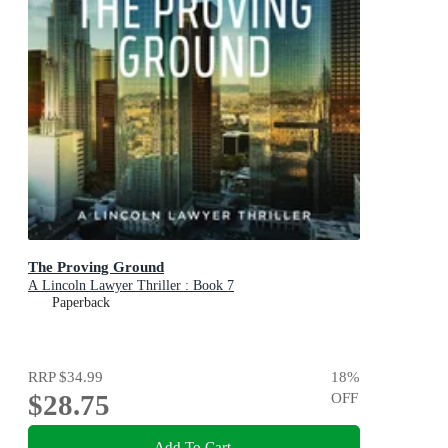
The Proving Ground
A Lincoln Lawyer Thriller : Book 7
Paperback
RRP
$34.99
18
%
$28.75
OFF
Add To Cart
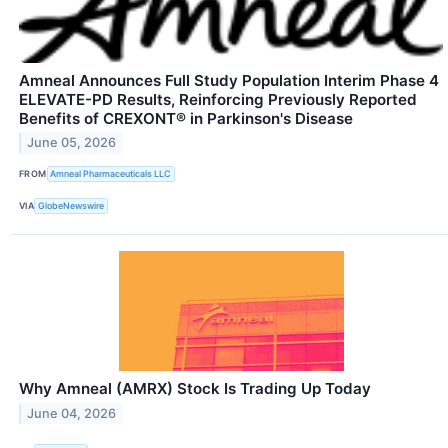
Amneal Announces Full Study Population Interim Phase 4
ELEVATE-PD Results, Reinforcing Previously Reported
Benefits of CREXONT® in Parkinson's Disease
June 05, 2026
FROM
Amneal Pharmaceuticals LLC
VIA
GlobeNewswire
Why Amneal (AMRX) Stock Is Trading Up Today
June 04, 2026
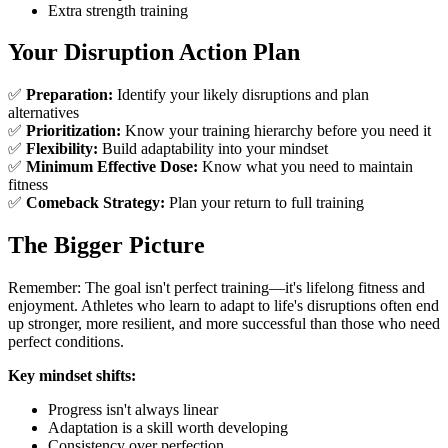
Extra strength training
Your Disruption Action Plan
✅
Preparation:
Identify your likely disruptions and plan
alternatives
✅
Prioritization:
Know your training hierarchy before you need it
✅
Flexibility:
Build adaptability into your mindset
✅
Minimum Effective Dose:
Know what you need to maintain
fitness
✅
Comeback Strategy:
Plan your return to full training
The Bigger Picture
Remember: The goal isn't perfect training—it's lifelong fitness and
enjoyment. Athletes who learn to adapt to life's disruptions often end
up stronger, more resilient, and more successful than those who need
perfect conditions.
Key mindset shifts:
Progress isn't always linear
Adaptation is a skill worth developing
Consistency over perfection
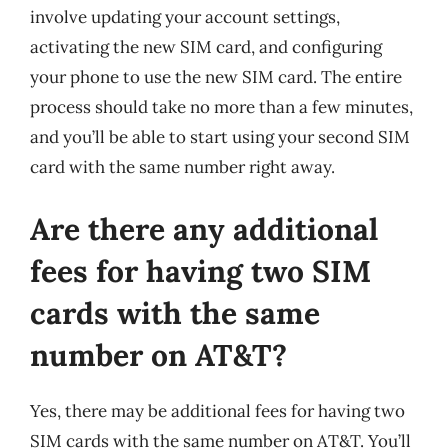
involve updating your account settings,
activating the new SIM card, and configuring
your phone to use the new SIM card. The entire
process should take no more than a few minutes,
and you’ll be able to start using your second SIM
card with the same number right away.
Are there any additional
fees for having two SIM
cards with the same
number on AT&T?
Yes, there may be additional fees for having two
SIM cards with the same number on AT&T. You’ll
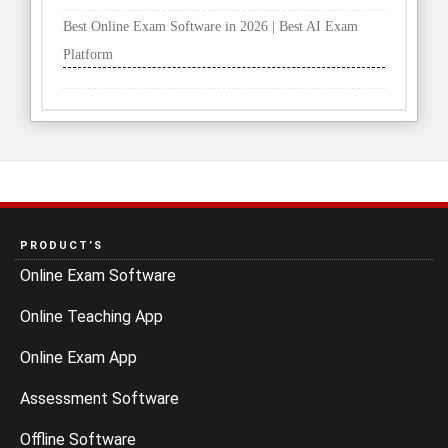
PRODUCT’S
Online Exam Software
Online Teaching App
Online Exam App
Assessment Software
Offline Software
Recording Software
Quiz Maker Software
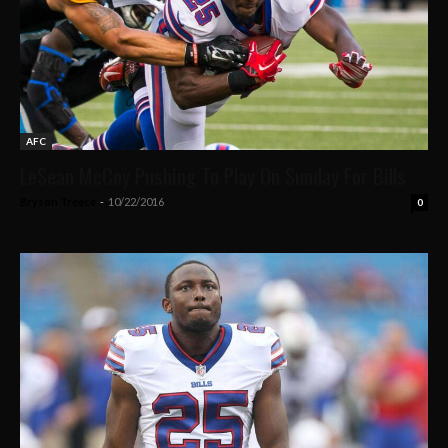
AFC
LeSean McCoy Pushing To Play On Sunday For Bills
Bryson Treece
-
10/22/2016
0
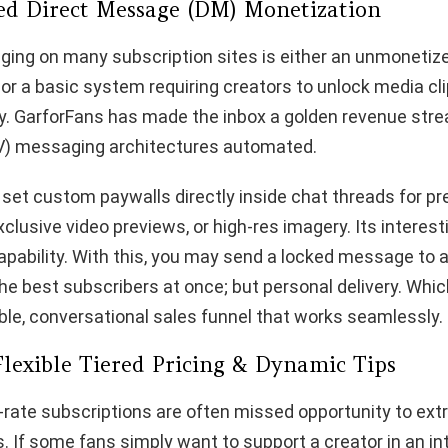
ed Direct Message (DM) Monetization
ging on many subscription sites is either an unmonetiz
or a basic system requiring creators to unlock media cli
y. GarforFans has made the inbox a golden revenue stre
V) messaging architectures automated.
 set custom paywalls directly inside chat threads for p
lusive video previews, or high-res imagery. Its interesti
capability. With this, you may send a locked message to
e best subscribers at once; but personal delivery. Whi
able, conversational sales funnel that works seamlessly.
Flexible Tiered Pricing & Dynamic Tips
-rate subscriptions are often missed opportunity to ex
. If some fans simply want to support a creator in an in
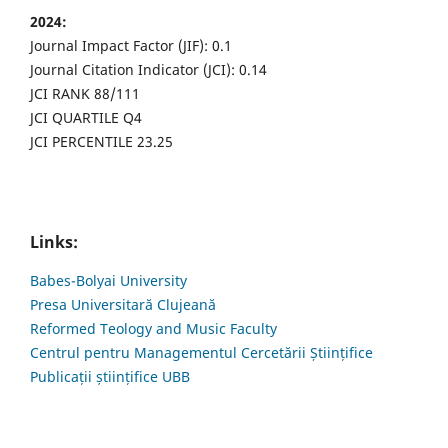
2024:
Journal Impact Factor (JIF): 0.1
Journal Citation Indicator (JCI): 0.14
JCI RANK 88/111
JCI QUARTILE Q4
JCI PERCENTILE 23.25
Links:
Babes-Bolyai University
Presa Universitară Clujeană
Reformed Teology and Music Faculty
Centrul pentru Managementul Cercetării Științifice
Publicații științifice UBB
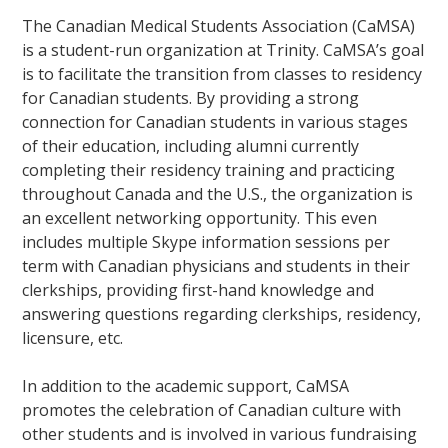
The Canadian Medical Students Association (CaMSA)
is a student-run organization at Trinity. CaMSA’s goal
is to facilitate the transition from classes to residency
for Canadian students. By providing a strong
connection for Canadian students in various stages
of their education, including alumni currently
completing their residency training and practicing
throughout Canada and the U.S., the organization is
an excellent networking opportunity. This even
includes multiple Skype information sessions per
term with Canadian physicians and students in their
clerkships, providing first-hand knowledge and
answering questions regarding clerkships, residency,
licensure, etc.
In addition to the academic support, CaMSA
promotes the celebration of Canadian culture with
other students and is involved in various fundraising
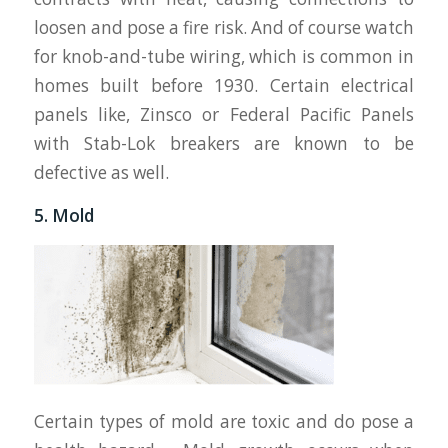
loosen and pose a fire risk. And of course watch
for knob-and-tube wiring, which is common in
homes built before 1930. Certain electrical
panels like, Zinsco or Federal Pacific Panels
with Stab-Lok breakers are known to be
defective as well.
5. Mold
Certain types of mold are toxic and do pose a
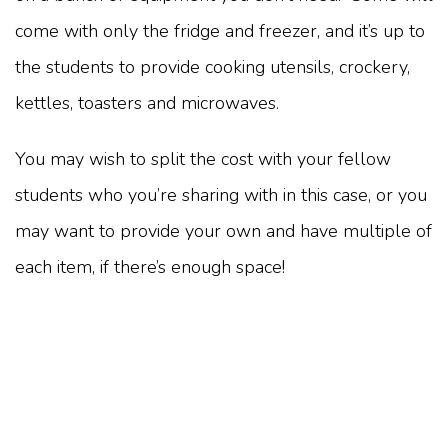
come with only the fridge and freezer, and it’s up to
the students to provide cooking utensils, crockery,
kettles, toasters and microwaves.
You may wish to split the cost with your fellow
students who you’re sharing with in this case, or you
may want to provide your own and have multiple of
each item, if there’s enough space!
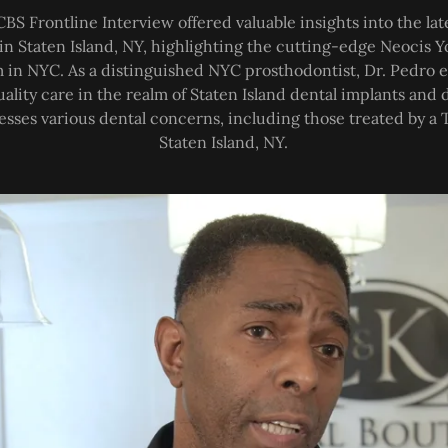
CBS Frontline Interview offered valuable insights into the l
 in Staten Island, NY, highlighting the cutting-edge Neocis 
 in NYC. As a distinguished NYC prosthodontist, Dr. Pedro
uality care in the realm of Staten Island dental implants an
esses various dental concerns, including those treated by a T
Staten Island, NY.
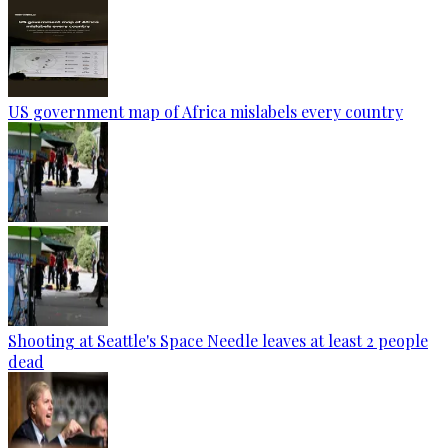
US government map of Africa mislabels every country
Shooting at Seattle's Space Needle leaves at least 2 people
dead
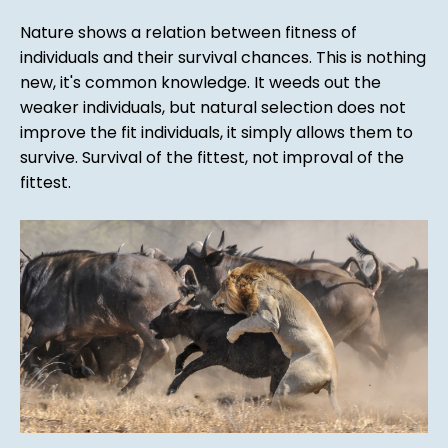
Nature shows a relation between fitness of
individuals and their survival chances. This is nothing
new, it's common knowledge. It weeds out the
weaker individuals, but natural selection does not
improve the fit individuals, it simply allows them to
survive. Survival of the fittest, not improval of the
fittest.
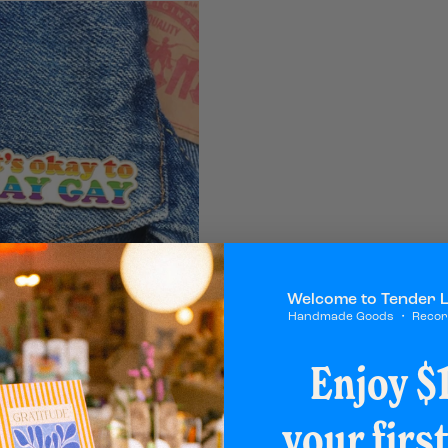
Welcome to Tender 
Handmade Goods ・ Reco
Say Gay Pin
Enjoy $1
your firs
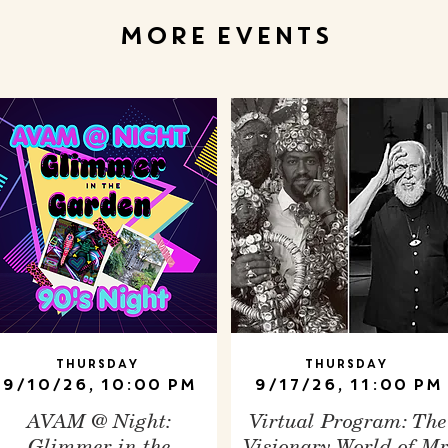
MORE EVENTS
Thursday
Thursday
9/10/26, 10:00 PM
9/17/26, 11:00 PM
AVAM @ Night:
Virtual Program: The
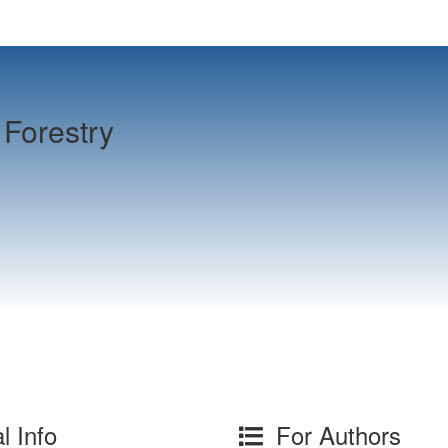
Forestry
l Info
For Authors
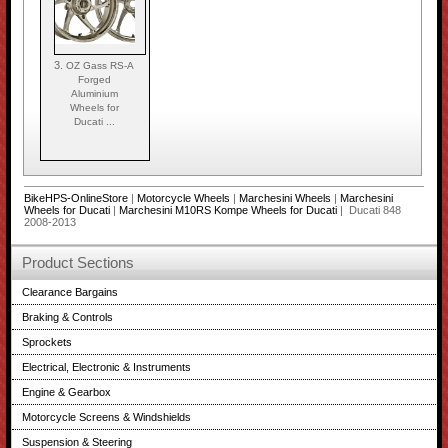
3.
OZ Gass RS-A
Forged
Aluminium
Wheels for
Ducati ...
BikeHPS-OnlineStore
|
Motorcycle Wheels
|
Marchesini Wheels
|
Marchesini
Wheels for Ducati
|
Marchesini M10RS Kompe Wheels for Ducati
| Ducati 848
2008-2013
Product Sections
Clearance Bargains
Braking & Controls
Sprockets
Electrical, Electronic & Instruments
Engine & Gearbox
Motorcycle Screens & Windshields
Suspension & Steering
────────────────────
The problem – Reproduce the data above word for word and omit the images.

Completed exercise –
The Proving Ground
A Lincoln Lawyer Thriller : Book 7
Paperback
RRP
$34.99
18
%
$28.75
OFF
Add To Cart
Amneal Announces Full Study Population Interim Phase 4
ELEVATE-PD Results, Reinforcing Previously Reported
Benefits of CREXONT® in Parkinson's Disease
June 05, 2026
FROM
Amneal Pharmaceuticals LLC
VIA
GlobeNewswire
Why Amneal (AMRX) Stock Is Trading Up Today
June 04, 2026
Extra strength training
Your Disruption Action Plan
✅
Preparation:
Identify your likely disruptions and plan
alternatives
✅
Prioritization:
Know your training hierarchy before you need it
✅
Flexibility:
Build adaptability into your mindset
✅
Minimum Effective Dose:
Know what you need to maintain
fitness
✅
Comeback Strategy:
Plan your return to full training
The Bigger Picture
Remember: The goal isn't perfect training—it's lifelong fitness and
enjoyment. Athletes who learn to adapt to life's disruptions often end
up stronger, more resilient, and more successful than those who need
perfect conditions.
Key mindset shifts:
Progress isn't always linear
Adaptation is a skill worth developing
Consistency over perfection
involve updating your account settings,
activating the new SIM card, and configuring
your phone to use the new SIM card. The entire
process should take no more than a few minutes,
and you’ll be able to start using your second SIM
card with the same number right away.
Are there any additional
fees for having two SIM
cards with the same
number on AT&T?
Yes, there may be additional fees for having two
SIM cards with the same number on AT&T. You’ll
PRODUCT’S
Online Exam Software
Online Teaching App
Online Exam App
Assessment Software
Offline Software
Recording Software
Quiz Maker Software
AFC
LeSean McCoy Pushing To Play On Sunday For Bills
Bryson Treece
-
10/22/2016
0
ed Direct Message (DM) Monetization
ging on many subscription sites is either an unmonetiz
or a basic system requiring creators to unlock media cli
y. GarforFans has made the inbox a golden revenue stre
V) messaging architectures automated.
 set custom paywalls directly inside chat threads for p
lusive video previews, or high-res imagery. Its interesti
capability. With this, you may send a locked message to
e best subscribers at once; but personal delivery. Whi
able, conversational sales funnel that works seamlessly.
Flexible Tiered Pricing & Dynamic Tips
-rate subscriptions are often missed opportunity to ex
. If some fans simply want to support a creator in an in
2024:
Journal Impact Factor (JIF): 0.1
Journal Citation Indicator (JCI): 0.14
JCI RANK 88/111
JCI QUARTILE Q4
JCI PERCENTILE 23.25
Links:
Babes-Bolyai University
Presa Universitară Clujeană
Reformed Teology and Music Faculty
Centrul pentru Managementul Cercetării Științifice
Publicații științifice UBB
The Canadian Medical Students Association (CaMSA)
is a student-run organization at Trinity. CaMSA’s goal
is to facilitate the transition from classes to residency
for Canadian students. By providing a strong
connection for Canadian students in various stages
of their education, including alumni currently
completing their residency training and practicing
throughout Canada and the U.S., the organization is
an excellent networking opportunity. This even
includes multiple Skype information sessions per
term with Canadian physicians and students in their
clerkships, providing first-hand knowledge and
answering questions regarding clerkships, residency,
licensure, etc.
In addition to the academic support, CaMSA
promotes the celebration of Canadian culture with
other students and is involved in various fundraising
loosen and pose a fire risk. And of course watch
for knob-and-tube wiring, which is common in
homes built before 1930. Certain electrical
panels like, Zinsco or Federal Pacific Panels
with Stab-Lok breakers are known to be
defective as well.
5. Mold
Certain types of mold are toxic and do pose a
come with only the fridge and freezer, and it’s up to
the students to provide cooking utensils, crockery,
kettles, toasters and microwaves.
You may wish to split the cost with your fellow
students who you’re sharing with in this case, or you
may want to provide your own and have multiple of
each item, if there’s enough space!
CBS Frontline Interview offered valuable insights into the l
 in Staten Island, NY, highlighting the cutting-edge Neocis 
 in NYC. As a distinguished NYC prosthodontist, Dr. Pedro
uality care in the realm of Staten Island dental implants an
esses various dental concerns, including those treated by a T
Staten Island, NY.
US government map of Africa mislabels every country
Shooting at Seattle's Space Needle leaves at least 2 people
dead
Nature shows a relation between fitness of
individuals and their survival chances. This is nothing
new, it's common knowledge. It weeds out the
weaker individuals, but natural selection does not
improve the fit individuals, it simply allows them to
survive. Survival of the fittest, not improval of the
fittest.
Welcome to Tender 
Handmade Goods ・ Reco
Say Gay Pin
Enjoy $1
your firs
MORE EVENTS
Thursday
Thursday
9/10/26, 10:00 PM
9/17/26, 11:00 PM
AVAM @ Night:
Virtual Program: The
Forestry
l Info
For Authors
3.
OZ Gass RS-A
Forged
Aluminium
Wheels for
Ducati ...
BikeHPS-OnlineStore
|
Motorcycle Wheels
|
Marchesini Wheels
|
Marchesini
Wheels for Ducati
|
Marchesini M10RS Kompe Wheels for Ducati
| Ducati 848
2008-2013
Product Sections
Clearance Bargains
Braking & Controls
Sprockets
Electrical, Electronic & Instruments
Engine & Gearbox
Motorcycle Screens & Windshields
Suspension & Steering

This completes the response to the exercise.